(PROVIDED ENTRIES)
------
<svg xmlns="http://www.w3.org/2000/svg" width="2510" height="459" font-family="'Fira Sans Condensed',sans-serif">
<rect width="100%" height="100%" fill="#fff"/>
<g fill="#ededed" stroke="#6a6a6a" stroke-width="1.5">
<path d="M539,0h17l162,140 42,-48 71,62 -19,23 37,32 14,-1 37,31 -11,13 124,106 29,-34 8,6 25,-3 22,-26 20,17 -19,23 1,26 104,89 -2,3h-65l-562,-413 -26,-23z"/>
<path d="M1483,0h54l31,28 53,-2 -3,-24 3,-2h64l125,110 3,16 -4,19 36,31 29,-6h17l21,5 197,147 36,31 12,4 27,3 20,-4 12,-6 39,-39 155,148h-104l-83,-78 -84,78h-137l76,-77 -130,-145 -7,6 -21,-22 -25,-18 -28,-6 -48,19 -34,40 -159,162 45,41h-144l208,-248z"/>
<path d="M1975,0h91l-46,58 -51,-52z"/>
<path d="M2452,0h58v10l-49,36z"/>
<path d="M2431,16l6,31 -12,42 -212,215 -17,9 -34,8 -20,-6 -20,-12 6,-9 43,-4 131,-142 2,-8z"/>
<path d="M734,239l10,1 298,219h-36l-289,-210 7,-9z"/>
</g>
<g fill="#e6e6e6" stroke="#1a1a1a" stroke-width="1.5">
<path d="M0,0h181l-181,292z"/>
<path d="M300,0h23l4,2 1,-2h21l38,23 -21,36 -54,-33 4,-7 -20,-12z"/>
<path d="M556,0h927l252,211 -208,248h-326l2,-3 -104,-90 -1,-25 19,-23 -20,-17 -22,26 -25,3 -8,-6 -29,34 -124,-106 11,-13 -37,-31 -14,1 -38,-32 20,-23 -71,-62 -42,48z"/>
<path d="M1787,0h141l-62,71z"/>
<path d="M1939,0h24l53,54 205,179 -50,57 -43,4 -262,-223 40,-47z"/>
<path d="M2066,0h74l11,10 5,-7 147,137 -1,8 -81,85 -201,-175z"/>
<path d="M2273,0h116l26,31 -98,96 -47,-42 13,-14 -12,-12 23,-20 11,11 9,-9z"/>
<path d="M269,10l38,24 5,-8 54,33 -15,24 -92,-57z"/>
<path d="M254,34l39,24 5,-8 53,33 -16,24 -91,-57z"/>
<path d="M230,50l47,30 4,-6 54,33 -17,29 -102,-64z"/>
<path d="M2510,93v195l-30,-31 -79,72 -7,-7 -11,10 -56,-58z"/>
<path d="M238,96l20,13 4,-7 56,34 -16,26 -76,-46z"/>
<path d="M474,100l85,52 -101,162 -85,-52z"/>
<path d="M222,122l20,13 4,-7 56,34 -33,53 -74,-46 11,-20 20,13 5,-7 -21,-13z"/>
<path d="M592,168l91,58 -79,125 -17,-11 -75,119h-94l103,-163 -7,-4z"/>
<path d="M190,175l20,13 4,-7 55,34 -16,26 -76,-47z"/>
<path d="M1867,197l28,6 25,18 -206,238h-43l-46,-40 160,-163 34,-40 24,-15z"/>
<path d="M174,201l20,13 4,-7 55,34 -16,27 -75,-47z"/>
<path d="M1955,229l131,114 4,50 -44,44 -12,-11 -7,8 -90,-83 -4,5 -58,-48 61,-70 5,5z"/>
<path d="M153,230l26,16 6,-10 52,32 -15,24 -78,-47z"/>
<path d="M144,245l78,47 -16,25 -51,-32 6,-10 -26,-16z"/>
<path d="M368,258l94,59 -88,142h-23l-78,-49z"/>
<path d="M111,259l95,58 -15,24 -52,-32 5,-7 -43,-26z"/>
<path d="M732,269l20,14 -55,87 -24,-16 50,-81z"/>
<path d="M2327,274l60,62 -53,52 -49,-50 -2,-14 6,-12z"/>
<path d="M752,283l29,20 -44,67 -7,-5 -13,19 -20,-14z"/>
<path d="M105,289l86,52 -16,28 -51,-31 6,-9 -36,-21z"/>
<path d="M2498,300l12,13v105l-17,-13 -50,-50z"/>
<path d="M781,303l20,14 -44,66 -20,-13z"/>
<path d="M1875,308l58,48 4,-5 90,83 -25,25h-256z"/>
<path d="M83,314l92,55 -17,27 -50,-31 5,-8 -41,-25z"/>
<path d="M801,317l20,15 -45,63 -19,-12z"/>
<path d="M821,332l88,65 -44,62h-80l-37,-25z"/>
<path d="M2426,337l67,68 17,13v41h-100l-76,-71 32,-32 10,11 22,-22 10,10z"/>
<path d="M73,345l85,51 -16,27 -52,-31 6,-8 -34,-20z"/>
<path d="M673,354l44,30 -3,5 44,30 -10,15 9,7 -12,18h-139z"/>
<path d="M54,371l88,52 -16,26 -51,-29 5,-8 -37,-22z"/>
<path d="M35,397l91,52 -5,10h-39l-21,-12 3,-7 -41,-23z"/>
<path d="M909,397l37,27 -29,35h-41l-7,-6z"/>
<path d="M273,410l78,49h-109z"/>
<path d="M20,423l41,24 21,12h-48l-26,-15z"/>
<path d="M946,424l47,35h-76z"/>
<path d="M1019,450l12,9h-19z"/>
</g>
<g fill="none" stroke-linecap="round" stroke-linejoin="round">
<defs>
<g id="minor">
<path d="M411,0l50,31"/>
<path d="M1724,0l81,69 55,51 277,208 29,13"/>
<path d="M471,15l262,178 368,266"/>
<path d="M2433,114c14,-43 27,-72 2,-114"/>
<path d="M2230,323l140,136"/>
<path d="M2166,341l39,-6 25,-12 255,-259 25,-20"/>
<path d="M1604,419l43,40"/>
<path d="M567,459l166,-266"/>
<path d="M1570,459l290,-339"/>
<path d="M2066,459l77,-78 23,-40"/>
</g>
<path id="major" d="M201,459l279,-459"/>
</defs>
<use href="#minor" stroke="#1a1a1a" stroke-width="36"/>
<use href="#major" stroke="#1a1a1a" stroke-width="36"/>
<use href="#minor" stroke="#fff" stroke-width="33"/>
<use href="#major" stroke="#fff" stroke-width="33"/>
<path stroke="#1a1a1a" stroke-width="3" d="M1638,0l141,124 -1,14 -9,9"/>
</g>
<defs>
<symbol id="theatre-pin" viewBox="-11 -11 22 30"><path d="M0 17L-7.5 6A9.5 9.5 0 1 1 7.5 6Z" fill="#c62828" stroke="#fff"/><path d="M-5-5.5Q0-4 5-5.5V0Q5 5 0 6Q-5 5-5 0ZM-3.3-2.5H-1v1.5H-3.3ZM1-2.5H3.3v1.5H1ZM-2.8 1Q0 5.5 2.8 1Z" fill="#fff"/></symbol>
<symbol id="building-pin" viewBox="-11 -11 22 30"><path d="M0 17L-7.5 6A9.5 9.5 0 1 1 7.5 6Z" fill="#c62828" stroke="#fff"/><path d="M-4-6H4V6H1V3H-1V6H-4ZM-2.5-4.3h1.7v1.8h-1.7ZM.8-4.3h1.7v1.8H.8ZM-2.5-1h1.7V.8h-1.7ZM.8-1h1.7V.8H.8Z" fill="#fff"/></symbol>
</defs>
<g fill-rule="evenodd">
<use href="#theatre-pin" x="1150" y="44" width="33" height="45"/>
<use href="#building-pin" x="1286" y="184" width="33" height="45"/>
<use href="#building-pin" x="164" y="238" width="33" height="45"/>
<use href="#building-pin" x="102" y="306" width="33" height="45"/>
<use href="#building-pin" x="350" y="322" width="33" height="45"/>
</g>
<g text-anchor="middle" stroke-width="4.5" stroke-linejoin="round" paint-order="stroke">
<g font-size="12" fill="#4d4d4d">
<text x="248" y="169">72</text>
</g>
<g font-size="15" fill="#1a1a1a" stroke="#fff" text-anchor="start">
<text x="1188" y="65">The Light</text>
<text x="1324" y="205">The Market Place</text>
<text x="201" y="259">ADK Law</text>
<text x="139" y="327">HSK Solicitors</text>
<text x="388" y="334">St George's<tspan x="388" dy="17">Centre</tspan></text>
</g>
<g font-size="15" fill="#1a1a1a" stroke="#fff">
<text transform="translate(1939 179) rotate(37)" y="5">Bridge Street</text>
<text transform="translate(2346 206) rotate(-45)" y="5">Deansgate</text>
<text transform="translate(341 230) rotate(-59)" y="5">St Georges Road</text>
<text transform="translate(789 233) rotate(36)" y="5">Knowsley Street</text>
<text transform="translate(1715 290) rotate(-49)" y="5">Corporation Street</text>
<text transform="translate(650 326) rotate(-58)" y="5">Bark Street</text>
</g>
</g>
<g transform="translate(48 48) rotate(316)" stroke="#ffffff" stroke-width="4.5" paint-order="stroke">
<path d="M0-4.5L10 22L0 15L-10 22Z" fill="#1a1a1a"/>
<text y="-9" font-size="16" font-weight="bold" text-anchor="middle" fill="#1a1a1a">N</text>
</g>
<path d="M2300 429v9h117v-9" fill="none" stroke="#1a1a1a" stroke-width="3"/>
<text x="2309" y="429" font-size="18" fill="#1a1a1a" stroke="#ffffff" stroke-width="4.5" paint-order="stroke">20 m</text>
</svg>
------
(AIM OF THE TASK) Your reply must be one number, namely how many lines of the material above contain the string "linejoin".

(ANSWER SPACE) 2